Bioinformatics Advances, vol.6, no.1, 2026 (ESCI, Scopus) identifier identifier identifier

  • Publication Type: Article / Article
  • Volume: 6 Issue: 1
  • Publication Date: 2026
  • Doi Number: 10.1093/bioadv/vbag002
  • Journal Name: Bioinformatics Advances
  • Journal Indexes: Emerging Sources Citation Index (ESCI), Scopus, BIOSIS, Directory of Open Access Journals
  • Istanbul University Affiliated: Yes

Abstract

Motivation: Verification of sample sex is an essential quality control step in next-generation sequencing studies, typically assessed from genomic data. Clustering individuals by X chromosome heterozygosity (Xhet) and incorporating relatedness estimates offers a practical first-pass screen for potential sex label errors, sample mix-ups, and pedigree inconsistencies.
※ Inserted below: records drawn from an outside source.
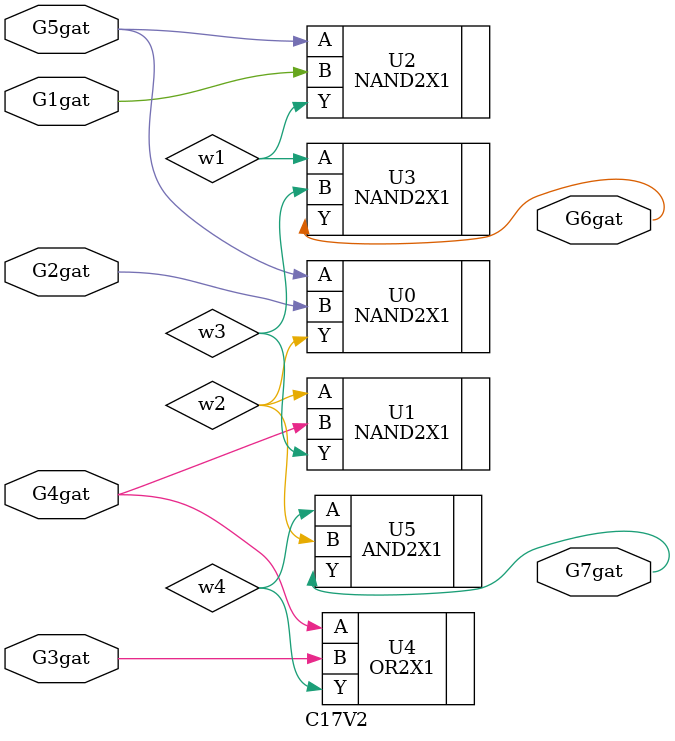
<source format=v>
module C17V2 (
    G1gat, G2gat, G3gat, G4gat, G5gat, G6gat, G7gat );
  input  G1gat, G2gat, G3gat, G4gat, G5gat;
  output G6gat, G7gat ;
  wire w1, w2, w3, w4;
  
  NAND2X1   U2(.A(G5gat), .B(G1gat), .Y(w1));
  NAND2X1   U0(.A(G5gat), .B(G2gat), .Y(w2));  
  NAND2X1   U1(.A(w2), .B(G4gat), .Y(w3));
  OR2X1     U4(.A(G4gat), .B(G3gat), .Y(w4));
  NAND2X1   U3(.A(w1), .B(w3), .Y(G6gat));
  AND2X1    U5(.A(w4), .B(w2), .Y(G7gat));

endmodule



</source>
To better interpret Xhet based patterns, we further investigated the biological and technical origins using the 1000 Genomes Project dataset. Results: We developed XhetRel, a user-friendly workflow and notebook application that computes Xhet and performs relatedness estimation directly from VCF files. As a fully genotype-based approach, XhetRel enables both sex-based clustering and relatedness assessment as an initial quality control (QC) step in NGS. XhetRel serves groups without bioinformatics infrastructure, users requiring a browser-based QC tool, and workflow developers seeking a modular Nextflow component. Our investigation into the sources of Xhet variation highlighted important limitations in sequencing and variant-calling approaches. In particular, specific pseudogenes and gene clusters, such as SLC25A5 and the GAGE cluster, as recurrent contributors to misleading variant allele fractions.